[Opening Exercise inputs section]
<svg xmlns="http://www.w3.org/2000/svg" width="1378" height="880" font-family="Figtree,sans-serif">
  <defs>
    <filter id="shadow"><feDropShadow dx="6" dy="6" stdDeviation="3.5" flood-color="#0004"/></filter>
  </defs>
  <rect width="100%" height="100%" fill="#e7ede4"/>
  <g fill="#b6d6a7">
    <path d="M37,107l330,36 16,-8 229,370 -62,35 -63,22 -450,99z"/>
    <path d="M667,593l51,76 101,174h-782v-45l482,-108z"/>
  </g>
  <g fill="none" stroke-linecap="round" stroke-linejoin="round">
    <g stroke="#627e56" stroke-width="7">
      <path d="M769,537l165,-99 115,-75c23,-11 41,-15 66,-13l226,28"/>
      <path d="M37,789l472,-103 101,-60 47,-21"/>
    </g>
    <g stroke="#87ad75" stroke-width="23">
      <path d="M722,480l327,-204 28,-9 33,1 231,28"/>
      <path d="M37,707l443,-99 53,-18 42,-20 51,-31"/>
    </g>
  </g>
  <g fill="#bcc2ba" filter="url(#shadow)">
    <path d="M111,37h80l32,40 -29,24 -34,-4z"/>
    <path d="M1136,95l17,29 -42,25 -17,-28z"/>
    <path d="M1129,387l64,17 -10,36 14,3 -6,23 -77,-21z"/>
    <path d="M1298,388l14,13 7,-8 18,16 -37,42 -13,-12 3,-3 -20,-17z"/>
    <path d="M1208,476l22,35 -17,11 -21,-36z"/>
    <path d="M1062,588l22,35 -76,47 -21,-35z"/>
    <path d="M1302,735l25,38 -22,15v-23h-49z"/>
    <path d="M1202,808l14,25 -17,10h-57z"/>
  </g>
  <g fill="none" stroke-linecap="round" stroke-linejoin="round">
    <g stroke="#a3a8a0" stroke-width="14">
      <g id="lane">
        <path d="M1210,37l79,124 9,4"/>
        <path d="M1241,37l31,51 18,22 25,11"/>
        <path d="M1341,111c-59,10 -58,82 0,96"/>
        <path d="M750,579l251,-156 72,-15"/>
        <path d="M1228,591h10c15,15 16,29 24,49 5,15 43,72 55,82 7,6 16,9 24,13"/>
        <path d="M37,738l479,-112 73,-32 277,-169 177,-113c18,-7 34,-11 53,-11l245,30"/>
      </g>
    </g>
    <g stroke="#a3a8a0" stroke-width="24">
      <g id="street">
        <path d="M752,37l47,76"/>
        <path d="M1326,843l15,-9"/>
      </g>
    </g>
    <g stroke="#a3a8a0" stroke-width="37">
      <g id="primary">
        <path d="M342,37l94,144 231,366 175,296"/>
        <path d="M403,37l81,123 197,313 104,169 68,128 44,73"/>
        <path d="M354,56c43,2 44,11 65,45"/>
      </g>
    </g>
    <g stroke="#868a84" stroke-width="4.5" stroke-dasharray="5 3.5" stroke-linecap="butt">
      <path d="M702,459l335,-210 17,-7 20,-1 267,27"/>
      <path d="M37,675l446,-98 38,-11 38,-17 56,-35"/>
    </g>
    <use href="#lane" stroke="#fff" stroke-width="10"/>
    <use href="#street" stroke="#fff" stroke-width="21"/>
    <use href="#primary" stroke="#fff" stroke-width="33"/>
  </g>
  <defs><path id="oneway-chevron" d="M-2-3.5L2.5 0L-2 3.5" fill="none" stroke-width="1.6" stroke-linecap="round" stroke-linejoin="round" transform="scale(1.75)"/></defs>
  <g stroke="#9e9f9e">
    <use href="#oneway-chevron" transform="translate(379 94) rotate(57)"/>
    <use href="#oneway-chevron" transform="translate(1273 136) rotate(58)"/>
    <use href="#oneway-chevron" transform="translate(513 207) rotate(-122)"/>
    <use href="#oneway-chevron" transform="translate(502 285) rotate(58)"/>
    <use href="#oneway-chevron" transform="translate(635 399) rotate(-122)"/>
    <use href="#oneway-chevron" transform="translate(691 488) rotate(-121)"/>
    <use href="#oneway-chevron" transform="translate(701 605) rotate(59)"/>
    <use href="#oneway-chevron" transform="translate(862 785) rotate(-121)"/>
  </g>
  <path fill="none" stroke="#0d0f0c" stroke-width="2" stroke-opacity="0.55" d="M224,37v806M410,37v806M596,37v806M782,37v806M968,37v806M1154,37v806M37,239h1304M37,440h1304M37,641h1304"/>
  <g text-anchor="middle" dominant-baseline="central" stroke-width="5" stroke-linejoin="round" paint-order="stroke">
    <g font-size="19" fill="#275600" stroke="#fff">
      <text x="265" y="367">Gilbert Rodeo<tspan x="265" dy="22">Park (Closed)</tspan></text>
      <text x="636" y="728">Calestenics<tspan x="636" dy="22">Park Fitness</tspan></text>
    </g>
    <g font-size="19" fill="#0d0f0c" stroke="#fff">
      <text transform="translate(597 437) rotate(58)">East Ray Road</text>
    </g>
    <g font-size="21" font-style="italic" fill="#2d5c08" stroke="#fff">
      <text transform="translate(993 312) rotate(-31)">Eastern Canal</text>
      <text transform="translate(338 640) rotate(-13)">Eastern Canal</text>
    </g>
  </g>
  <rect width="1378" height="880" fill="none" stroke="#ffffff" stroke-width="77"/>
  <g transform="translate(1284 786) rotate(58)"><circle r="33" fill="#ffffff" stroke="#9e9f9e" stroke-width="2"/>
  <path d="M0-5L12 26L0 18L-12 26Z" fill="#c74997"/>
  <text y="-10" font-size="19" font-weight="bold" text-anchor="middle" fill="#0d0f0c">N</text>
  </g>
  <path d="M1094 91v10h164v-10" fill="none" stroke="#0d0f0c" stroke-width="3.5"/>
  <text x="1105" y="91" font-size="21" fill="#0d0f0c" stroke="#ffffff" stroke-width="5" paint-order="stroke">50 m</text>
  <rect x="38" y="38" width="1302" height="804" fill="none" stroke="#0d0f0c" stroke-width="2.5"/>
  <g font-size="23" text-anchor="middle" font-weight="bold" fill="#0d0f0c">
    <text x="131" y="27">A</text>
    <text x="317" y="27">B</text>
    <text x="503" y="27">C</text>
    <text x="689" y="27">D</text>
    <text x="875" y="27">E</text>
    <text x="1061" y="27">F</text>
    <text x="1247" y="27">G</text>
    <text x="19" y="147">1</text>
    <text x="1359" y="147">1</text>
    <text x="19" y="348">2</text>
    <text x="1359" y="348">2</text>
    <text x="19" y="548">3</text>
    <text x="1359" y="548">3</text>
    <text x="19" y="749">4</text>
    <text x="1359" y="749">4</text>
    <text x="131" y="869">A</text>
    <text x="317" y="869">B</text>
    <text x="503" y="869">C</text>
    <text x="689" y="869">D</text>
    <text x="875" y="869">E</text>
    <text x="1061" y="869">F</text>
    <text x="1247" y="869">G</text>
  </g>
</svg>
[Closing Exercise inputs section]
Copy out the whole listing above, leaving each line exactly as it stands.

<svg xmlns="http://www.w3.org/2000/svg" width="1378" height="880" font-family="Figtree,sans-serif">
  <defs>
    <filter id="shadow"><feDropShadow dx="6" dy="6" stdDeviation="3.5" flood-color="#0004"/></filter>
  </defs>
  <rect width="100%" height="100%" fill="#e7ede4"/>
  <g fill="#b6d6a7">
    <path d="M37,107l330,36 16,-8 229,370 -62,35 -63,22 -450,99z"/>
    <path d="M667,593l51,76 101,174h-782v-45l482,-108z"/>
  </g>
  <g fill="none" stroke-linecap="round" stroke-linejoin="round">
    <g stroke="#627e56" stroke-width="7">
      <path d="M769,537l165,-99 115,-75c23,-11 41,-15 66,-13l226,28"/>
      <path d="M37,789l472,-103 101,-60 47,-21"/>
    </g>
    <g stroke="#87ad75" stroke-width="23">
      <path d="M722,480l327,-204 28,-9 33,1 231,28"/>
      <path d="M37,707l443,-99 53,-18 42,-20 51,-31"/>
    </g>
  </g>
  <g fill="#bcc2ba" filter="url(#shadow)">
    <path d="M111,37h80l32,40 -29,24 -34,-4z"/>
    <path d="M1136,95l17,29 -42,25 -17,-28z"/>
    <path d="M1129,387l64,17 -10,36 14,3 -6,23 -77,-21z"/>
    <path d="M1298,388l14,13 7,-8 18,16 -37,42 -13,-12 3,-3 -20,-17z"/>
    <path d="M1208,476l22,35 -17,11 -21,-36z"/>
    <path d="M1062,588l22,35 -76,47 -21,-35z"/>
    <path d="M1302,735l25,38 -22,15v-23h-49z"/>
    <path d="M1202,808l14,25 -17,10h-57z"/>
  </g>
  <g fill="none" stroke-linecap="round" stroke-linejoin="round">
    <g stroke="#a3a8a0" stroke-width="14">
      <g id="lane">
        <path d="M1210,37l79,124 9,4"/>
        <path d="M1241,37l31,51 18,22 25,11"/>
        <path d="M1341,111c-59,10 -58,82 0,96"/>
        <path d="M750,579l251,-156 72,-15"/>
        <path d="M1228,591h10c15,15 16,29 24,49 5,15 43,72 55,82 7,6 16,9 24,13"/>
        <path d="M37,738l479,-112 73,-32 277,-169 177,-113c18,-7 34,-11 53,-11l245,30"/>
      </g>
    </g>
    <g stroke="#a3a8a0" stroke-width="24">
      <g id="street">
        <path d="M752,37l47,76"/>
        <path d="M1326,843l15,-9"/>
      </g>
    </g>
    <g stroke="#a3a8a0" stroke-width="37">
      <g id="primary">
        <path d="M342,37l94,144 231,366 175,296"/>
        <path d="M403,37l81,123 197,313 104,169 68,128 44,73"/>
        <path d="M354,56c43,2 44,11 65,45"/>
      </g>
    </g>
    <g stroke="#868a84" stroke-width="4.5" stroke-dasharray="5 3.5" stroke-linecap="butt">
      <path d="M702,459l335,-210 17,-7 20,-1 267,27"/>
      <path d="M37,675l446,-98 38,-11 38,-17 56,-35"/>
    </g>
    <use href="#lane" stroke="#fff" stroke-width="10"/>
    <use href="#street" stroke="#fff" stroke-width="21"/>
    <use href="#primary" stroke="#fff" stroke-width="33"/>
  </g>
  <defs><path id="oneway-chevron" d="M-2-3.5L2.5 0L-2 3.5" fill="none" stroke-width="1.6" stroke-linecap="round" stroke-linejoin="round" transform="scale(1.75)"/></defs>
  <g stroke="#9e9f9e">
    <use href="#oneway-chevron" transform="translate(379 94) rotate(57)"/>
    <use href="#oneway-chevron" transform="translate(1273 136) rotate(58)"/>
    <use href="#oneway-chevron" transform="translate(513 207) rotate(-122)"/>
    <use href="#oneway-chevron" transform="translate(502 285) rotate(58)"/>
    <use href="#oneway-chevron" transform="translate(635 399) rotate(-122)"/>
    <use href="#oneway-chevron" transform="translate(691 488) rotate(-121)"/>
    <use href="#oneway-chevron" transform="translate(701 605) rotate(59)"/>
    <use href="#oneway-chevron" transform="translate(862 785) rotate(-121)"/>
  </g>
  <path fill="none" stroke="#0d0f0c" stroke-width="2" stroke-opacity="0.55" d="M224,37v806M410,37v806M596,37v806M782,37v806M968,37v806M1154,37v806M37,239h1304M37,440h1304M37,641h1304"/>
  <g text-anchor="middle" dominant-baseline="central" stroke-width="5" stroke-linejoin="round" paint-order="stroke">
    <g font-size="19" fill="#275600" stroke="#fff">
      <text x="265" y="367">Gilbert Rodeo<tspan x="265" dy="22">Park (Closed)</tspan></text>
      <text x="636" y="728">Calestenics<tspan x="636" dy="22">Park Fitness</tspan></text>
    </g>
    <g font-size="19" fill="#0d0f0c" stroke="#fff">
      <text transform="translate(597 437) rotate(58)">East Ray Road</text>
    </g>
    <g font-size="21" font-style="italic" fill="#2d5c08" stroke="#fff">
      <text transform="translate(993 312) rotate(-31)">Eastern Canal</text>
      <text transform="translate(338 640) rotate(-13)">Eastern Canal</text>
    </g>
  </g>
  <rect width="1378" height="880" fill="none" stroke="#ffffff" stroke-width="77"/>
  <g transform="translate(1284 786) rotate(58)"><circle r="33" fill="#ffffff" stroke="#9e9f9e" stroke-width="2"/>
  <path d="M0-5L12 26L0 18L-12 26Z" fill="#c74997"/>
  <text y="-10" font-size="19" font-weight="bold" text-anchor="middle" fill="#0d0f0c">N</text>
  </g>
  <path d="M1094 91v10h164v-10" fill="none" stroke="#0d0f0c" stroke-width="3.5"/>
  <text x="1105" y="91" font-size="21" fill="#0d0f0c" stroke="#ffffff" stroke-width="5" paint-order="stroke">50 m</text>
  <rect x="38" y="38" width="1302" height="804" fill="none" stroke="#0d0f0c" stroke-width="2.5"/>
  <g font-size="23" text-anchor="middle" font-weight="bold" fill="#0d0f0c">
    <text x="131" y="27">A</text>
    <text x="317" y="27">B</text>
    <text x="503" y="27">C</text>
    <text x="689" y="27">D</text>
    <text x="875" y="27">E</text>
    <text x="1061" y="27">F</text>
    <text x="1247" y="27">G</text>
    <text x="19" y="147">1</text>
    <text x="1359" y="147">1</text>
    <text x="19" y="348">2</text>
    <text x="1359" y="348">2</text>
    <text x="19" y="548">3</text>
    <text x="1359" y="548">3</text>
    <text x="19" y="749">4</text>
    <text x="1359" y="749">4</text>
    <text x="131" y="869">A</text>
    <text x="317" y="869">B</text>
    <text x="503" y="869">C</text>
    <text x="689" y="869">D</text>
    <text x="875" y="869">E</text>
    <text x="1061" y="869">F</text>
    <text x="1247" y="869">G</text>
  </g>
</svg>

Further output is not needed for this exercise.